Bay Area food banks are seeing record need, while donations are down
SAN JOSE, Calif. - This holiday season, food banks say they're facing greater need than ever before. In Silicon Valley, they say 1 in 6 people are coming in for food assistance. In San Francisco, that number is 1 in 5. But the organizations say donations are not keeping up with demand.
For all the food banks, December is a big month. Both in terms of need, and in terms of fundraising. And they say what happens now will impact the entire year ahead.
High school junior Rabia Badar raised $4,200 for the Alameda County Food Bank.
"I wanted to help the food insecure during the holidays, so I started the virtual food drive," she says.
Her mother Seema Badar of Dublin adds, "It was really a community effort. We had neighbors, we had members from our mosque, we had people from her school."
And it's not just the Alameda County Food Bank that needs help right now. At Second Harvest of Silicon Valley, which serves Santa Clara and San Mateo Counties, they're feeding a record number of people.
"The fact is, the need is the highest we've seen in our fifty years of serving the community. We are now serving a half million people every month, but the donations just aren't keeping up with the need," says Leslie Bacho, CEO of Second Harvest of Silicon Valley.
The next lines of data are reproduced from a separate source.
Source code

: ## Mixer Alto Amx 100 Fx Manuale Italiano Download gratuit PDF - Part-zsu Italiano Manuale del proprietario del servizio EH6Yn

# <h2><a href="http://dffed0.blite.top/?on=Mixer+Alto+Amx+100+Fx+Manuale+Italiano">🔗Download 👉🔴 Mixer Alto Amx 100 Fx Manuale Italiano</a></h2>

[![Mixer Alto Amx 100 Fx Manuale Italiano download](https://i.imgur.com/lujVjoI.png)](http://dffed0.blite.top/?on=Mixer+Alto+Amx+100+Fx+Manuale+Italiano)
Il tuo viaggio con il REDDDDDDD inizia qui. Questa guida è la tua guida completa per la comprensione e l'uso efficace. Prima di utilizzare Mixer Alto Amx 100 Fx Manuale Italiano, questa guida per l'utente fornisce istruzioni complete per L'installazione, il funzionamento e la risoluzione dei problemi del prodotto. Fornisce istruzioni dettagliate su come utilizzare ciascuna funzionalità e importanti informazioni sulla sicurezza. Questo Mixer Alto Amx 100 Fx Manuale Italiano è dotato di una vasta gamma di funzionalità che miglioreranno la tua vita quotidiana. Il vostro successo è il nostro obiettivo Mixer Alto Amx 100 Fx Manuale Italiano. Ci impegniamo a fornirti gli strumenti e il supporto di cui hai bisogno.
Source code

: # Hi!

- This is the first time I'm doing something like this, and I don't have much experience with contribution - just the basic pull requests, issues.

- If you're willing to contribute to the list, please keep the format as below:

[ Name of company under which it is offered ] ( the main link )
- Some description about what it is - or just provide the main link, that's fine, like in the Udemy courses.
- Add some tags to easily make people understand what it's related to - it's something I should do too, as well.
They attribute the rising need, in part, to inflation. But while there is pandemic era demand, pandemic era funding is a thing of the past.
"We've had to make compromises, like instead of providing a gallon of milk, providing a half gallon of milk. Instead of providing those items every week, alternating them," Bacho says.
In fact, many organizations are being forced to scale back. At the San Francisco Marin Food Bank, they're cutting their pop-up pantries.
"At the end of June 2025 we are needing to eliminate some programming. That means that some of our neighbors are going to lose services and that's a pretty big impact," says Chris Padula of the San Francisco Marin Food Bank.
And so right now, they're fundraising. Holiday donations make up a huge portion of all the food banks' annual operating budget.
"We're a bit behind what our goal is this time of year. So we really are asking our community to step up," says Padula.
Bacho agrees, "We do rely on the support of our community to make this work possible.
Several of the food banks have matching grants for donations right now.
And at Second Harvest of Silicon Valley they say two-thirds of what they bring in comes from individuals. They're hoping to raise an additional $12 million by the end of the year.